Retraites : 3 questions à ... Jean Grosset
11 octobre 2019 - Jean Grosset, Directeur de l'Observatoire du dialogue social de la Fondation Jean-Jaurès, nous livre ici sa perspective sur la réforme portée par la majorité et sur la méthode choisie.
Pourquoi encore une réforme des retraites ?
De mon point de vue, le système des retraites actuel ne répond plus aux nouveaux défis de notre temps. Construit après la seconde guerre mondiale dans un contexte économique bien différent et composé de plus de 40 régimes aux règles complexes, il n’est plus en état de répondre aux enjeux de démographie, de santé, de justice sociale ou encore d’évolution des réalités économiques.
Le départ à la retraite des « babyboomers » qui pèse progressivement un peu plus sur les actifs, l’allongement de la durée de vie enclenchant une hausse des dépenses de santé accordées au grand âge, l’amélioration de certaines conditions de travail, la multiplication des parcours de carrière qui complexifie le calcul du montant des pensions ou encore la non-prise en compte des situations propres à certaines populations (femmes élevant des enfants, interruption de carrière pour cause de chômage …) sont autant d’éléments qui doivent maintenant être pris en compte.
Unifier tant de systèmes aux règles et exceptions bien nombreuses pourrait permettre de répondre aux inégalités de traitement et de destin.
Un point sur la méthode : concertation, consultation, débat : pourquoi une telle approche ?
Toucher au système de retraite, c’est impacter l’ensemble de la société française. Le Gouvernement s’est visiblement décidé à prendre toutes les précautions possibles. En adoptant une approche très ouverte, sur le modèle du Grand Débat National, il cherche tout d’abord à impliquer les Français pour bien établir le constat de la majorité, pour qui le statut quo ne peut durer.

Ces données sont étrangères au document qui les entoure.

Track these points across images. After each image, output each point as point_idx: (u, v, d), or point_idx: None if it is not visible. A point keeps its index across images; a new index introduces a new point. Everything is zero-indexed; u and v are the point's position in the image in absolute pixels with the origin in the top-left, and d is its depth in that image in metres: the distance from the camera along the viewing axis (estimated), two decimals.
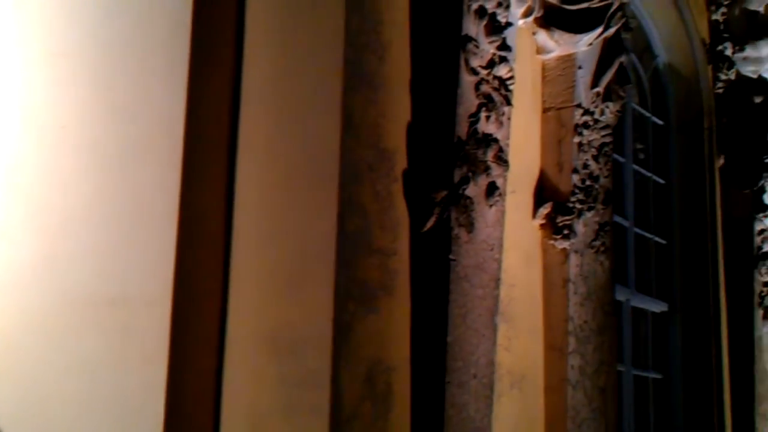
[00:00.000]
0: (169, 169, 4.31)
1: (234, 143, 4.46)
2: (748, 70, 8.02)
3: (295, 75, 4.32)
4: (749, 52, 7.99)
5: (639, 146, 7.58)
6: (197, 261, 4.30)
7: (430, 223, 4.40)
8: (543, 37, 5.56)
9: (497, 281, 4.70)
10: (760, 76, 8.01)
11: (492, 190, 4.62)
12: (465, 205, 4.47)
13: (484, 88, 4.62)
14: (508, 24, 4.75)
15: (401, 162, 4.40)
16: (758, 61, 8.01)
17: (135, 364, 4.23)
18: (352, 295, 4.09)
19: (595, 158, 5.65)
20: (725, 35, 7.98)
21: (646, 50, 7.78)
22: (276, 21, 4.42)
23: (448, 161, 4.46)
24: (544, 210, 5.46)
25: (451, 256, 4.42)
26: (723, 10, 7.99)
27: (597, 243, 5.60)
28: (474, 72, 4.57)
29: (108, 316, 4.37)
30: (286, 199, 4.28)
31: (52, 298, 4.44)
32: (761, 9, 7.97)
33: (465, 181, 4.48)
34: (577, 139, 5.55)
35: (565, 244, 5.44)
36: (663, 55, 7.83)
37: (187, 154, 4.30)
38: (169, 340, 4.14)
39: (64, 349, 4.36)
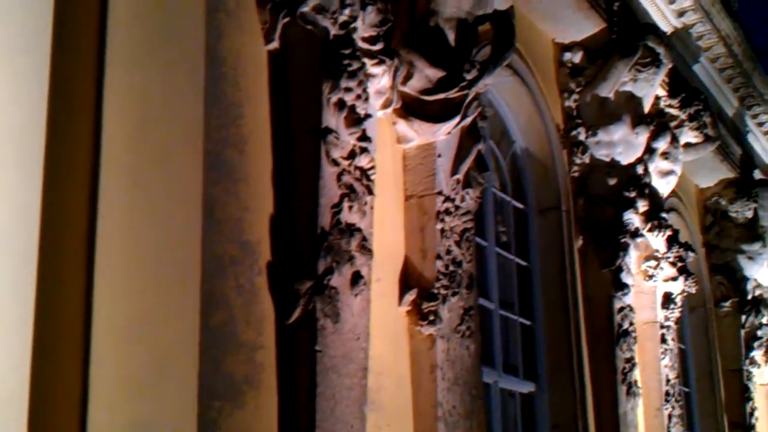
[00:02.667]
0: (24, 265, 4.18)
1: (93, 237, 4.37)
2: (602, 154, 8.35)
3: (154, 169, 4.28)
4: (601, 136, 8.33)
5: (501, 229, 7.76)
6: (55, 357, 4.16)
7: (295, 315, 4.38)
8: (403, 126, 5.68)
9: (365, 370, 4.69)
10: (612, 159, 8.35)
11: (357, 279, 4.63)
12: (330, 296, 4.47)
13: (346, 178, 4.66)
14: (368, 115, 4.82)
15: (265, 254, 4.38)
16: (610, 144, 8.36)
17: None
18: (217, 392, 4.01)
19: (458, 244, 5.75)
20: (578, 121, 8.32)
21: (503, 136, 8.02)
22: (133, 114, 4.38)
23: (312, 252, 4.46)
24: (410, 297, 5.50)
25: (317, 348, 4.39)
26: (575, 97, 8.33)
27: (462, 327, 5.67)
28: (335, 163, 4.61)
29: None
30: (147, 293, 4.20)
31: None
32: (611, 95, 8.34)
33: (329, 271, 4.48)
34: (439, 226, 5.64)
35: (432, 330, 5.48)
36: (520, 141, 8.08)
37: (42, 249, 4.19)
38: None
39: None
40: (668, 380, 8.95)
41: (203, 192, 4.10)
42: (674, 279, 9.06)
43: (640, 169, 8.45)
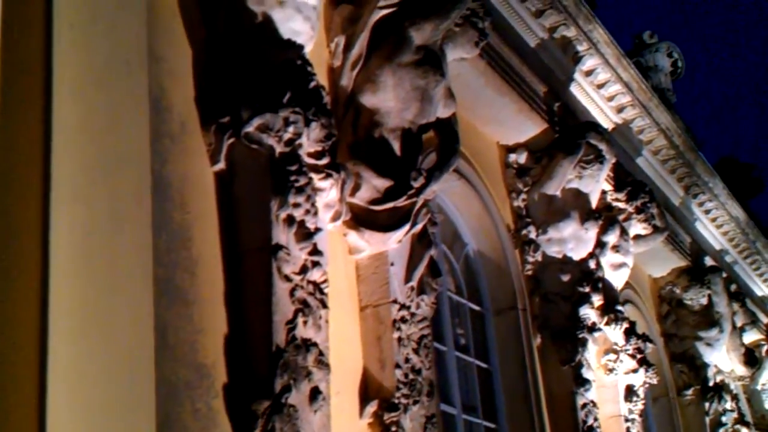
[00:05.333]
0: None
1: (44, 367, 4.28)
2: (553, 251, 8.43)
3: (104, 296, 4.23)
4: (552, 233, 8.41)
5: (459, 332, 7.74)
6: None
7: None
8: (354, 237, 5.71)
9: None
10: (564, 256, 8.42)
11: (315, 395, 4.57)
12: (289, 414, 4.39)
13: (300, 293, 4.64)
14: (318, 229, 4.83)
15: (221, 376, 4.32)
16: (561, 241, 8.44)
17: None
18: None
19: (416, 351, 5.73)
20: (528, 220, 8.41)
21: (455, 240, 8.08)
22: (81, 241, 4.35)
23: (269, 370, 4.40)
24: (371, 408, 5.44)
25: None
26: (523, 196, 8.44)
27: None
28: (288, 279, 4.60)
29: None
30: (100, 421, 4.10)
31: None
32: (558, 193, 8.46)
33: (287, 389, 4.42)
34: (396, 335, 5.62)
35: None
36: (472, 243, 8.14)
37: None
38: None
39: None
40: None
41: (155, 317, 4.06)
42: (635, 371, 9.07)
43: (592, 264, 8.52)
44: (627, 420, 8.96)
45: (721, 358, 12.28)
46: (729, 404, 12.13)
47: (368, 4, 6.05)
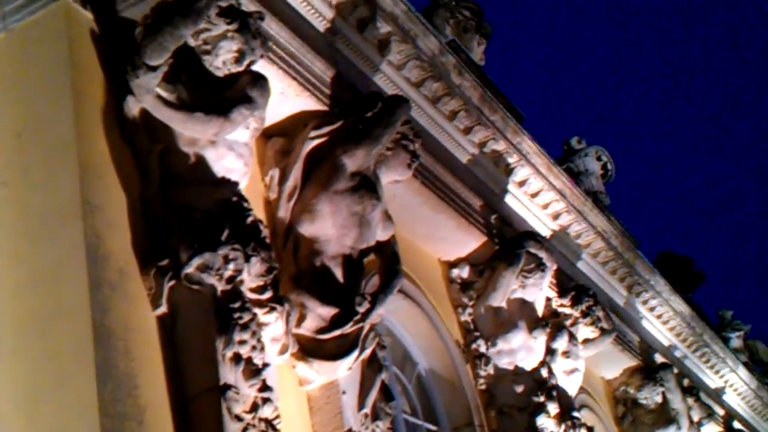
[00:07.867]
0: None
1: None
2: (504, 363, 8.39)
3: None
4: (501, 345, 8.39)
5: None
6: None
7: None
8: (303, 369, 5.65)
9: None
10: (516, 367, 8.38)
11: None
12: None
13: None
14: (266, 364, 4.79)
15: None
16: (511, 352, 8.41)
17: None
18: None
19: None
20: (476, 333, 8.39)
21: (406, 360, 8.02)
22: (24, 400, 4.26)
23: None
24: None
25: None
26: (469, 310, 8.44)
27: None
28: (239, 419, 4.52)
29: None
30: None
31: None
32: (503, 304, 8.47)
33: None
34: None
35: None
36: (423, 362, 8.08)
37: None
38: None
39: None
40: None
41: None
42: None
43: (544, 372, 8.49)
44: None
45: None
46: None
47: (299, 135, 6.16)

Il serait utile que le Gouvernement poursuive dans son action pour désamorcer toutes les craintes qui risqueraient de relancer les tensions sociales. Les partenaires sociaux ont été critiques de la méthode, notamment pendant les premières réformes du quinquennat portées sur le travail. Revenant à l’origine de sa promesse de valoriser les corps intermédiaires et de remettre les citoyens au cœur, la majorité affiche la volonté de créer un consensus autour de son projet.
La réforme des retraites, réforme phare de l'acte II du quinquennat ?
La première période du quinquennat du Président a été marquée par un grand nombre de réformes très structurelle : ordonnances travail, refonte du bac et de l’apprentissage, réforme de la SNCF qui ont parfois été l’objet d’oppositions et de conflits La crise des gilets jaunes a pourtant révélé que si les réformes se faisaient vite, les Français n’en ressentaient pas forcément encore les effets. Surtout, ils souhaitent être désormais associés beaucoup plus profondément à la conception des réformes. La logique du grand débat est un exemple marquant de démocratie participative dont la philosophie imprègne l’actuelle convention citoyenne pour le climat qui se déroule au CESE. Il faudra voir à l’avenir comment coexisteront démocratie représentative, dans sa forme classique que l’on connaît, et ces prémices de la démocratie délibérative. L’acte II du quinquennat a été esquissé par l’exécutif comme une nouvelle méthode, le Président s’obligeant à écouter avant d’agir tout en déléguant plus qu’avant au Gouvernement et aux partenaires sociaux.
La réformes des retraites est parfois décrite comme la mère des batailles : elle revêt deux enjeux puissants. D’une part, la méthode employée sera à scruter de près : le Gouvernement va-t-il tenir sa promesse d’associer tous les acteurs jusqu’au bout ou bien sera-t-il tenté à un moment de jouer le rapport de force face aux syndicats et de jouer des rivalités entre tous les intérêts corporatistes ? Le choix de nommer Jean-Paul Delevoye Haut-Commissaire aux Retraites est un indice : il est connu pour ses bonnes relations avec les partenaires sociaux. D’autre part, l’ambition de la réforme est immense et il sera intéressant de voir si la montagne n’accouchera pas d’une souris. Et si, comme l’avait dit Emmanuel Macron lors de sa campagne, il n’y aura aucun perdant. Auquel cas, ce serait un vrai coup d’arrêt pour le Président qui a investi beaucoup de capital politique dessus. À ce titre, le calendrier choisi, encore flou à ce stade, sera intéressant à analyser.